Chirurgen

Die Deutsche Gesellschaft für Chirurgie hat Historiker beauftragt, ihre Rolle bzw. die von Chirurgen im Dritten Reich zu untersuchen.


Das ist sehr schnell, denn es liegen ja erst 70 Jahre zurück, seit sich Chirurgen zu Vorreitern des Nationalsozialismus gemacht haben. Immerhin, kein lebender Chirurg muss mehr befürchten, dass seine Operationen öffentlich diskutiert werden.


Chirurgen - irgendwie ist das nicht überraschend - waren unter allen Ärztegruppen die begeistertsten Anhänger der Nazis. Das kann sicher nicht allein damit erklärt werden, dass Chirurgen generell nicht als Geistesgrößen verschrien sind. Es hat, glaube ich, auch mit einer deformation professionelle zu tun. Wer am OP-Tisch Tag für Tag in einem sozialen Kontext arbeitet, der - m.E. durchaus sachgerecht - sehr hierarchisch (nach dem Führerprinzip) organisiert ist, läuft halt Gefahr, seine Erfahrungen auch - unangemessenerweise - auf andere Kontexte zu übertragen.


Dann wird das Land eben auch wie eine Operation geführt, und die Metaphorik des Körpers auf "das Volk" übertragen, aus dem dann irgendwelche schädigenden Elemente herausgeschnitten werden müssen.

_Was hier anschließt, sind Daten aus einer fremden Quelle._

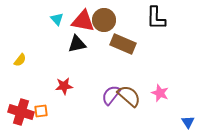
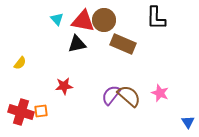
yellow semicircle: moved 3 px down
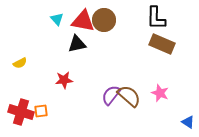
brown rectangle: moved 39 px right
yellow semicircle: rotated 24 degrees clockwise
red star: moved 6 px up
blue triangle: rotated 24 degrees counterclockwise
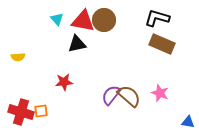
black L-shape: moved 1 px right; rotated 105 degrees clockwise
yellow semicircle: moved 2 px left, 6 px up; rotated 24 degrees clockwise
red star: moved 2 px down
blue triangle: rotated 24 degrees counterclockwise
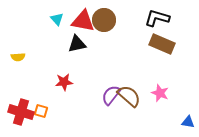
orange square: rotated 24 degrees clockwise
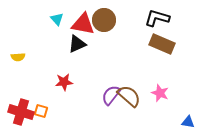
red triangle: moved 3 px down
black triangle: rotated 12 degrees counterclockwise
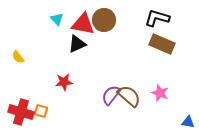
yellow semicircle: rotated 56 degrees clockwise
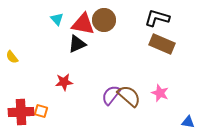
yellow semicircle: moved 6 px left
red cross: rotated 20 degrees counterclockwise
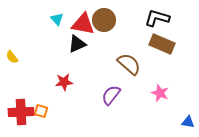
brown semicircle: moved 32 px up
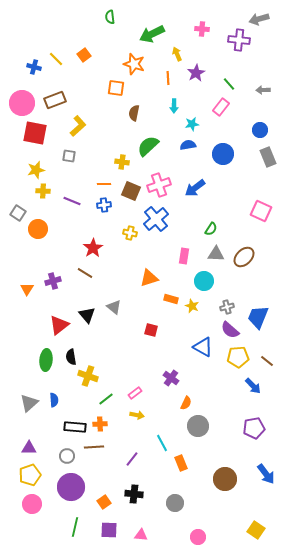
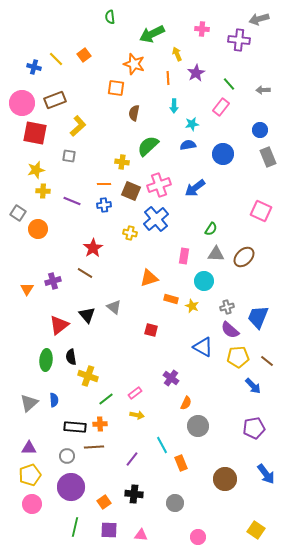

Es sind Macher, die - solange dies mit ihrem Machertum in Einklang steht - sowohl in Lambarene kleine schwarze Kinder retten können als auch in Deutschland 250.000 bis 300.000 psychische Kranke liquidieren können. Ob sie das eine oder andere tun, hängt dann von Kleinigkeiten oder Zufällen ab - wie am Beispiel von Karl Brandt, dem Leiter dieses Massenmordes ("Aktion T 4") zu sehen ist.


Alles nachzulesen in dem Historikerbericht: "Deutsche Gesellschaft für Chirurgie 1933 - 1945. Die Präsidenten" bzw. einem Artikel des Tagesspiegel vom 5. 10. 2011 "Hitlers Operateure".